◆ **Consigne 1**: Dans l'arrêt, relevez toutes les personnes présentes à l'audience publique du 29 juin 2022, chacune avec sa fonction.

◆ **Texte source**:
######
28 septembre 2022
Cour de cassation
Pourvoi n° 21-19.005

Chambre sociale - Formation restreinte hors RNSM/NA

ECLI:FR:CCASS:2022:SO01036

Texte de la décision

SOC. / ELECT

CDS



COUR DE CASSATION
______________________


Audience publique du 28 septembre 2022




Cassation


M. HUGLO, conseiller doyen
faisant fonction de président



Arrêt n° 1036 F-D

Pourvoi n° S 21-19.005




R É P U B L I Q U E F R A N Ç A I S E

_________________________

AU NOM DU PEUPLE FRANÇAIS
_________________________


ARRÊT DE LA COUR DE CASSATION, CHAMBRE SOCIALE, DU 28 SEPTEMBRE 2022

La Compagnie d'exploitation des services auxiliaires aériens - Servair, société anonyme, dont le siège est [Adresse 4], a formé le pourvoi n° S 21-19.005 contre le jugement rendu le 22 juin 2021 par le tribunal judiciaire de Bobigny (contentieux des élections professionnelles), dans le litige l'opposant :

1°/ au syndicat CGT de Servair 1, dont le siège est [Adresse 1],

2°/ à M. [E] [R], domicilié [Adresse 3],

3°/ à M. [M] [B], domicilié [Adresse 2],

défendeurs à la cassation.

La demanderesse invoque, à l'appui de son pourvoi, le moyen unique de cassation annexé au présent arrêt.

Le dossier a été communiqué au procureur général.

Les parties ou leurs mandataires ont produit des mémoires.

Sur le rapport de Mme Agostini, conseiller, les observations de la SCP Célice, Texidor, Périer, avocat de la Compagnie d'exploitation des services auxiliaires aériens - Servair, après débats en l'audience publique du 29 juin 2022 où étaient présents M. Huglo, conseiller doyen faisant fonction de président, Mme Agostini, conseiller rapporteur, Mme Sommé, conseiller, et Mme Pontonnier, greffier de chambre,

la chambre sociale de la Cour de cassation, composée des président et conseillers précités, après en avoir délibéré conformément à la loi, a rendu le présent arrêt.

Faits et procédure

1. Selon le jugement attaqué (tribunal judiciaire de Bobigny, 22 juin 2021), le 13 octobre 2020, le syndicat CGT Servair 1 (le syndicat CGT) a notifié à la société Compagnie d'exploitation des services auxiliaires aériens - Servair (la société) la désignation de MM. [R] et [B] en qualité de délégués syndicaux de l'établissement Servair 1.

2. Le 26 octobre 2021, la société a saisi le tribunal judiciaire d'une demande d'annulation de ces désignations.
######
◆ **Consigne 2**: Réécrivez les enregistrements, depuis leur début jusqu'à la ligne qui contient « అయోగ్యులుగా » incluse, en remplaçant « Example » par « Sample » et en laissant tout le reste inchangé.
######
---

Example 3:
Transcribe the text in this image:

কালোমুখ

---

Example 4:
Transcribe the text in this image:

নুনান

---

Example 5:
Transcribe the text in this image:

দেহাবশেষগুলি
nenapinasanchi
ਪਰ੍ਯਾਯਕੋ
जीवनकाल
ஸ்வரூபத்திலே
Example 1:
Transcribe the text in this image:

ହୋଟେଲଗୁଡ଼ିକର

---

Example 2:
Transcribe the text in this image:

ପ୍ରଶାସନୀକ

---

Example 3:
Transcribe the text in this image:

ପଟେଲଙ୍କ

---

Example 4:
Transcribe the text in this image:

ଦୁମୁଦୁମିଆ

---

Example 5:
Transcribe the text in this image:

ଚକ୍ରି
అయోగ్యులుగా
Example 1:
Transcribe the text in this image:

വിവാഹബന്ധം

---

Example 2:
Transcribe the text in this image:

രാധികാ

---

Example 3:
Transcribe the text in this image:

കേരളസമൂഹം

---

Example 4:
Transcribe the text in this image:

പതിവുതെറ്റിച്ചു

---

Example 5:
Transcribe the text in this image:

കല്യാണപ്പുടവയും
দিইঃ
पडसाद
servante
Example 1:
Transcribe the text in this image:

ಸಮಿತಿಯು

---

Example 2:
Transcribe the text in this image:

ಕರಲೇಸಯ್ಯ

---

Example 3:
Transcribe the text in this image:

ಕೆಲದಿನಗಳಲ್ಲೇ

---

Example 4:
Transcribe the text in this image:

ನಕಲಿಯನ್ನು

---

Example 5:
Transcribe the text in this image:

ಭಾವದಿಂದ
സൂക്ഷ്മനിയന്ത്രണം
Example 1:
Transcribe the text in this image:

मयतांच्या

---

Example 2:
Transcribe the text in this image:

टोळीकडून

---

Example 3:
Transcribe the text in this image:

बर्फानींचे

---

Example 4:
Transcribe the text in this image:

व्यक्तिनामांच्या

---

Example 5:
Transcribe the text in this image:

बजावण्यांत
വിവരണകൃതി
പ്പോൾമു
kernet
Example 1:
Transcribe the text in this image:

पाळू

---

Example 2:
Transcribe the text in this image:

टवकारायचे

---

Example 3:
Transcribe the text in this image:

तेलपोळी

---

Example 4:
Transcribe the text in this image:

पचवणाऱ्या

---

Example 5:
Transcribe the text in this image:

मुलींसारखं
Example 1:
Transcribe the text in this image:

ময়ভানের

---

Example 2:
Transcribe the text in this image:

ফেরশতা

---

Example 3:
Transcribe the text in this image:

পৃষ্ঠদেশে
######
◆ **Réponse attendue 1**:
M. Huglo, conseiller doyen faisant fonction de président
Mme Agostini, conseiller rapporteur
Mme Sommé, conseiller
Mme Pontonnier, greffier de chambre

◆ **Réponse attendue 2**:
---

Sample 3:
Transcribe the text in this image:

কালোমুখ

---

Sample 4:
Transcribe the text in this image:

নুনান

---

Sample 5:
Transcribe the text in this image:

দেহাবশেষগুলি
nenapinasanchi
ਪਰ੍ਯਾਯਕੋ
जीवनकाल
ஸ்வரூபத்திலே
Sample 1:
Transcribe the text in this image:

ହୋଟେଲଗୁଡ଼ିକର

---

Sample 2:
Transcribe the text in this image:

ପ୍ରଶାସନୀକ

---

Sample 3:
Transcribe the text in this image:

ପଟେଲଙ୍କ

---

Sample 4:
Transcribe the text in this image:

ଦୁମୁଦୁମିଆ

---

Sample 5:
Transcribe the text in this image:

ଚକ୍ରି
అయోగ్యులుగా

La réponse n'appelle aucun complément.